The Enlightenment of age

women, letters and growing old in eighteenth-century France

Author: Joan Hinde Stewart

Volume: 2010:09

Series: SVEC

Publication Date: 2010

Pages: 294

ISBN: 978-0-7294-1001-4

Price: £65


About

‘Women seem to be destined solely for our pleasure. When they no longer have that attraction, they have lost everything’ (letter from Diderot to Sophie Volland, 1762). How typical was this view of the ‘older woman’ in the eighteenth century? What was it like for women of intelligence and sensibility to grow old in such a culture?

By studying the correspondences of four prominent women (Françoise de Graffigny, Marie Du Deffand, Marie Riccoboni and Isabelle de Charrière) during their middle and late years, Stewart explores the relation of female aging to respectability, sexuality and power. The author’s focus lies in the physical, emotional and professional well-being of middle-aged and elderly women during a time when all the available dignity of age seemed to belong to men. The ‘repulsiveness’ of growing old was patently a female issue.

One of the most emblematic aspects of these correspondences is the often unrequited love of older women for younger men during a period when the common wisdom denied women the right to any feelings except piety. Stewart juxtaposes their letters with representations of aging women in the period’s fictional and medical literature. She takes up several canonical, mostly male-authored, texts that purvey this common wisdom, and re-reads them with originality and grace.

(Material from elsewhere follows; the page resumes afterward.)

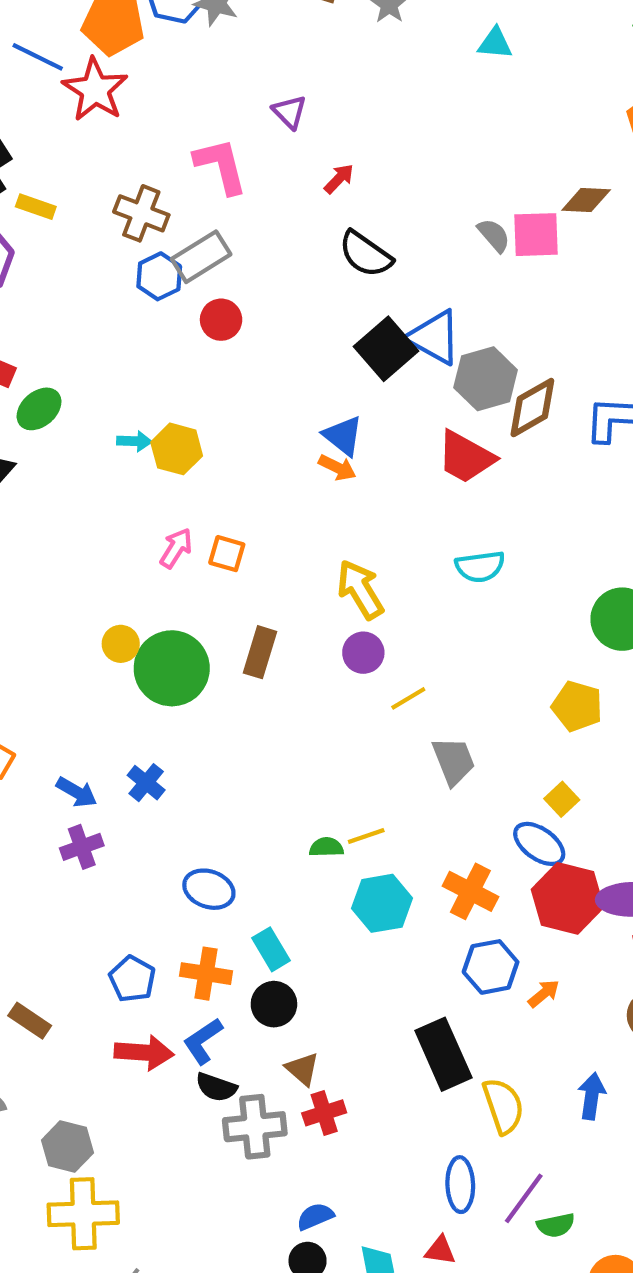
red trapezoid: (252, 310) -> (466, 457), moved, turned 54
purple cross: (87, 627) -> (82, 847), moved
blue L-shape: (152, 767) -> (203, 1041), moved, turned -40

Through The Enlightenment of age – at once learned, highly personal and entertaining – Stewart speaks to us about the secret lives of older women, and about the ethos of an era.

Joan DeJean, Foreword
Introduction
1. A prescription for eternity
2. Old fairies
3. Menopause and morals
4. Fifteen minutes to fifty
5. What time is it?
6. Romancing Marie
7. Addressing her age
8. Portrait of the artist as an old lady
9. Generations
10. Word salad
Conclusion
Bibliography
Index

Reviews

French Review

Using vivid prose and a distinct sense of humour, Stewart deftly maneuvers between fictional and real portraits of older women while in the processs offering engaging analyses not only of the correspondences but also of novels such as Le paysan parvenu by Marivaux, Liaisons dangereuses by Laclos, and the letters exchanged by the latter and Riccoboni.

MLN

The result of long-lasting research efforts and meticulous close readings, Joan Hinde Stewart’s monograph is devoted to the exploration of the fate of aging and elderly women in eighteenth-century France, focusing on the section of society that should, according to the perception at the time, leave said society’s limelight once their prime begins its decline.

French Studies

‘[Stewart] pursues her argument with a lightness of touch that makes this book both enjoyable and instructive. Indeed, the title of the book and a number of the chapter titles – ‘Fifteen Minutes to Fifty’, ‘What Time Is It?’, ‘Word Salad’- reflect a witticism of style that is pleasing to find in an academic study of such breadth and depth.’